The Synod of Frankfurt in 794 was an assembly of important church representatives of the Frankish Empire - bishops and priests from the Franconian Empire, Aquitaine , Italy and Provence - in Franconofurd , later Frankfurt am Main , initiated by Charlemagne . The Synod , which met in June 794, served to discuss and negotiate several central spiritual and political questions.

This synod was also intended as a Frankish response to the Second Ecumenical Council of Nicaea , which had been organized by the Byzantine Empress Irene and which, among other things, dealt with the iconoclast . Because no Frankish church representative had been invited to Nicaea , Charlemagne, king of the Frankish Empire since 768, felt compelled to take this step, as he, as the most powerful ruler of the West and de facto ruler of papal politics, was ignored like a subordinate barbarian king .

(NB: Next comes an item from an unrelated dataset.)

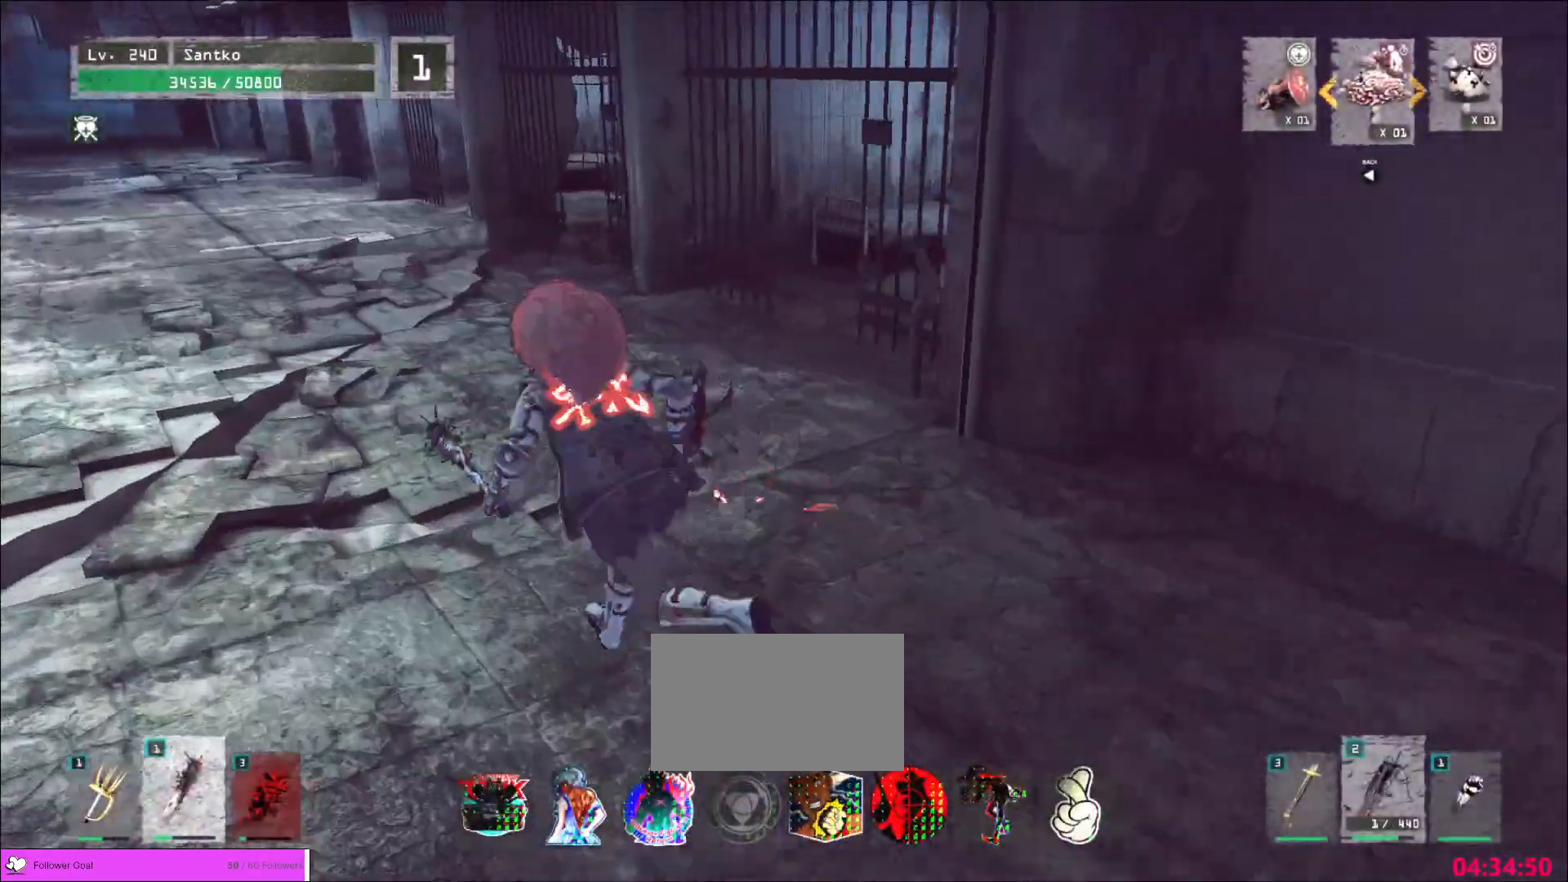
{"keys": ["w"], "mouse": [], "events": [[120, "a", "up"]]}
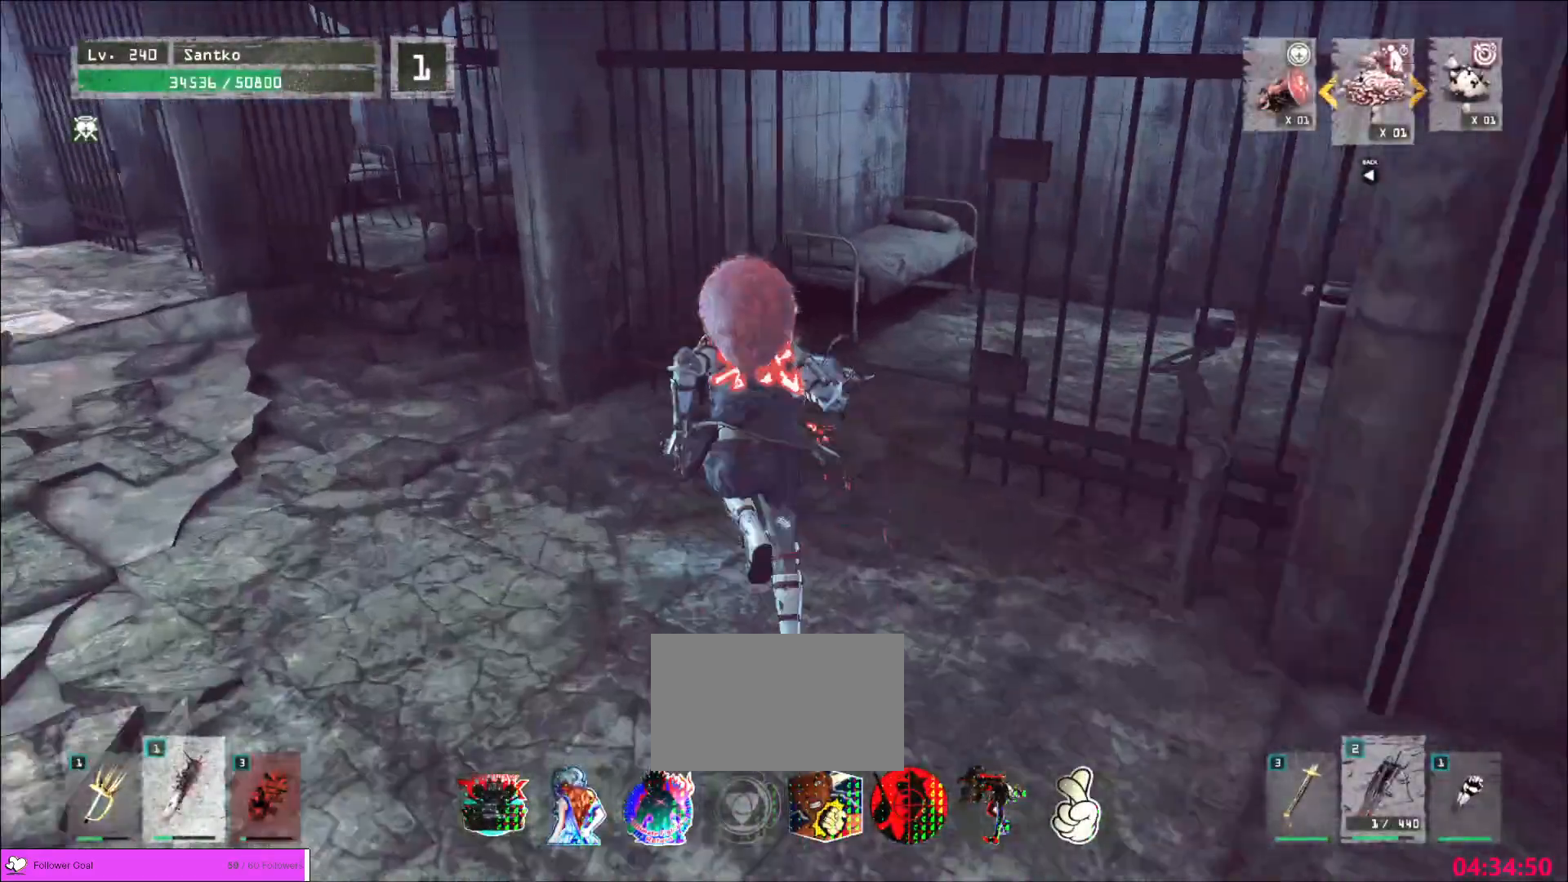
{"keys": ["d", "w"], "mouse": [], "events": [[200, "d", "down"], [360, "d", "up"], [480, "d", "down"]]}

Contemporary history background

A renewed campaign by Charlemagne against the Avars , which had been preparing against the Franks on the Danube with the Duchy of Baiern on the Danube , had been prepared for by Charlemagne in 792 , but failed in the late summer of 793 due to foreign political circumstances and weather conditions (→ Avars War ) . The canal between the Altmühl and Swabian Rezat rivers - the Fossa Carolina , also known as the "Karlsgraben" - was not used for this purpose. It is believed that the heavy rainfall of 793 had made the construction work more difficult, and Karl also saw greater need for action against the Saxon uprisings, which were intensifying again at the same time in the north of the Franconian Empire . In addition, the rains in the Franconian Empire had caused crop failures, so that famine threatened the empire , which also made royal action necessary.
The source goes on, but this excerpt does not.